Knud H. MADSEN, Libelant
UNITED STATES of America, Respondent, v. DUMAC SHIP CEILING CO., John F. Dugan, Leo Morris and John F. McNamara, Respondents-impleaded

The opinion of the court was delivered by: EGAN

This libel in personam was brought against the United States pursuant to the Suits in Admiralty Act, 46 U.S.C. ยง 742. Libelant was a relief night mate working the midnight to 8 A.M. watch on respondent's ship, the James J. Hill, who was injured by being thrown from a ladder while reporting off duty at 7:55 A.M. on the morning of June 5, 1957. He seeks to recover damages alleging (1) that the vessel was unseaworthy; (2) negligence under the Jones Act, 46 U.S.C. 688; and (3) for maintenance and cure. United States impleaded Dumac Ship Ceiling Co., a partnership composed of John F. Dugan, Leo Morris and John F. McNamara, collectively referred to herein as DUMAC.
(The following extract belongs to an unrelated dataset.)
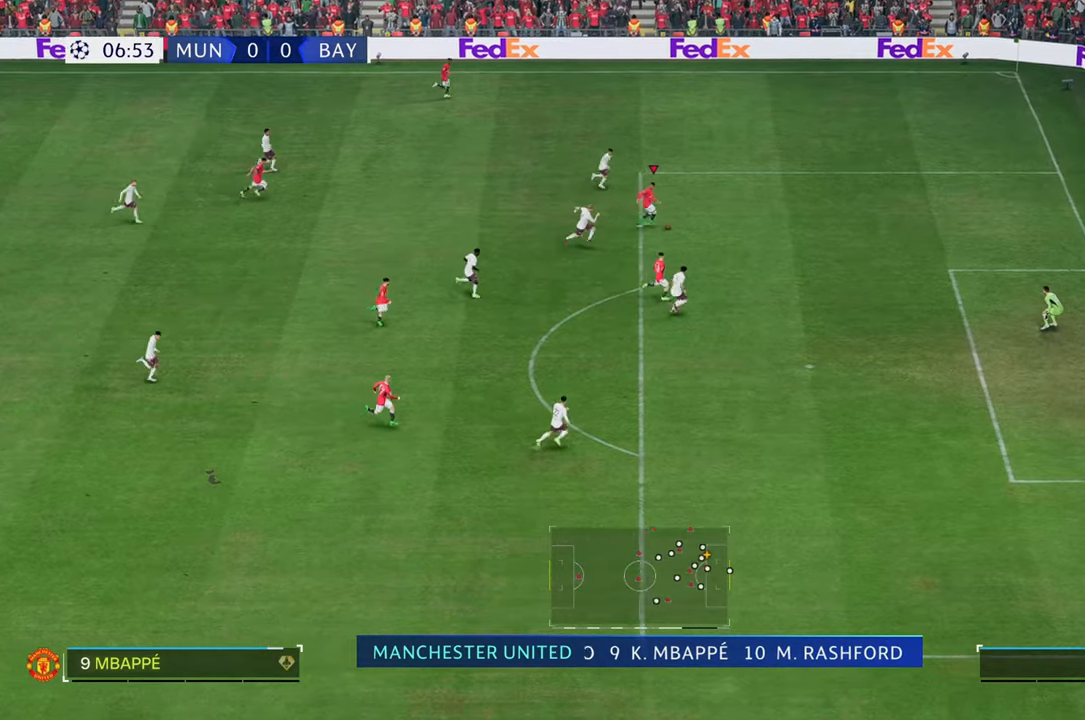
{"buttons": [], "left_stick": "down", "right_stick": "center", "events": [[33, "left_stick", "down"]]}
The cause having been submitted to the Court on the basis of pleadings, testimony, depositions and exhibits, and oral argument having been waived, we make the following

 Findings of Fact.

 1. Libelant, Knud H. Madsen, at all times material hereto, was employed as a night relief mate aboard the James J. Hill, owned by the United States.

 2. The James J. Hill was a Liberty type vessel owned by the Government which in May of 1957, while anchored in the James River Reserve Fleet, above Norfolk, Virginia, was being used for the storage of Government-owned grain. She had been decommissioned and was classified as a 'dead' ship in the 'Mothball Fleet.'

 3. In May, 1957, respondent appointed a licensed master of vessels to take charge of the James J. Hill, supplying him with a six man riding crew, all of whom were licensed mariners, for the purpose of towing the vessel from the James River to the Port of Philadelphia, Pennsylvania, for discharge of her cargo at the Girard Point Grain Terminal.
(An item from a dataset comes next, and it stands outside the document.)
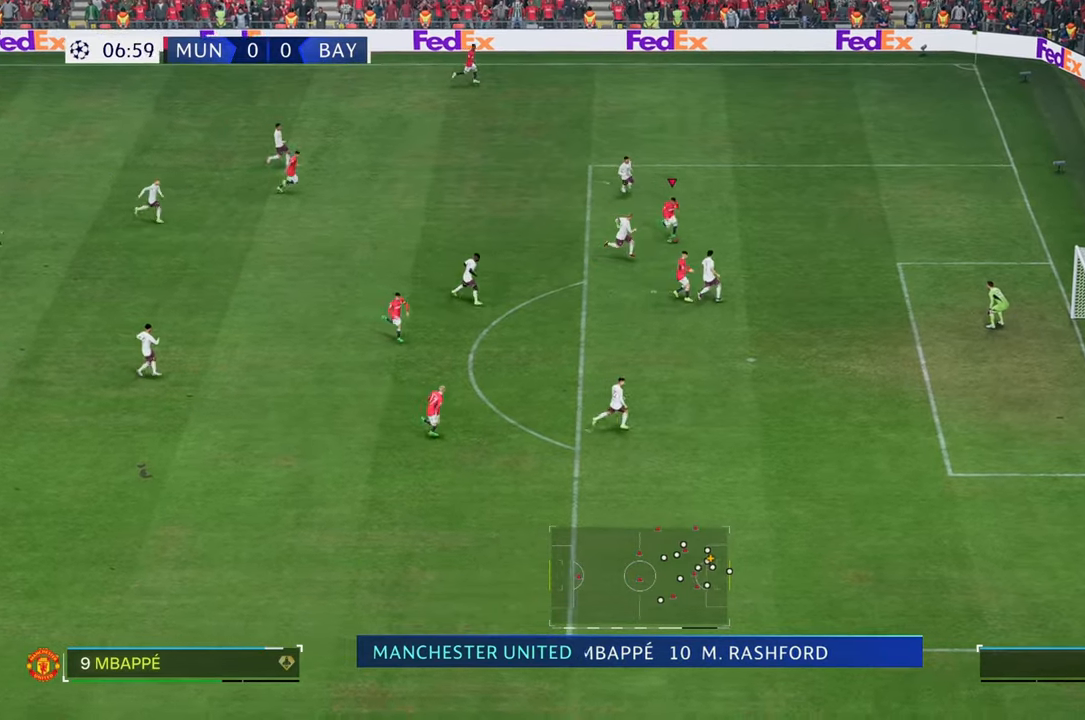
{"buttons": [], "left_stick": "down", "right_stick": "center", "events": []}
 4. Before undertaking the contemplated voyage on May 29, 1957, the master inspected the vessel to satisfy himself that she was seaworthy. During the course of the voyage, the master kept the usual log required of vessels in navigation; the vessel was subject to the rules of the nautical road; the vessel displayed the required lights; she was moved by tugs during the course of the voyage from the James River to Philadelphia since she had no power of her own.

 5. When the vessel was moored in navigable waters at Girard Point on June 2, 1957, the master remained aboard during working hours, from 8 A.M. to 5 P.M., to supervise her discharge. Respondent supplied the master with four ship cleaners and a ship cleaning foreman, and four deck men and a deck foreman to assist the master in seeing that the holds of the vessel were properly cleaned after discharge and that the vessel was properly moored during business hours while she was tied up at Girard Point.
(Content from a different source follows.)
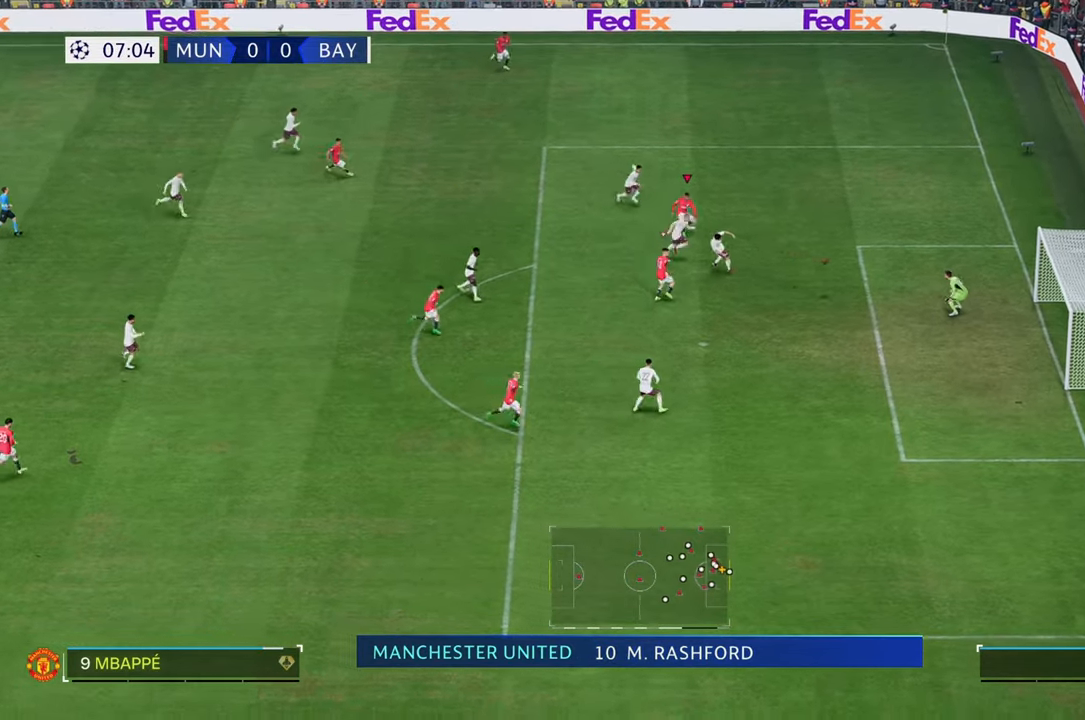
{"buttons": [], "left_stick": "down", "right_stick": "center", "events": []}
 6. After business hours, i.e. during nonworking hours, respondent employed two teams of night mates and gangway watchmen aboard the vessel to safeguard her. The first team, whose names are unimportant, took the watch from 4 P.M. to 12 midnight; the second team, of which Madsen was the night mate, took over from 12 midnight to 8 A.M. It was during this watch that the accident happened. Both Madsen and the gangway watchman who attended him were placed aboard the James J. Hill by respondent's agent, Shepard Steamship Company, acting through its local agent, the Hinkins Steamship Company.

 7. At the conclusion of the discharge operation on June 12, 1957, respondent sent another master aboard the vessel, together with another riding crew, to return her in tow to her mooring in the James River where she arrived on June 14, 1957.

 8. The James J. Hill carried in her 'tween deck the regular accommodation ladder with which she was originally equipped, and in addition thereto, she was equipped with a common painter's ladder about 35 feet high, which she utilized for the purpose of providing ingress and egress for persons having business aboard her while at Girard Point.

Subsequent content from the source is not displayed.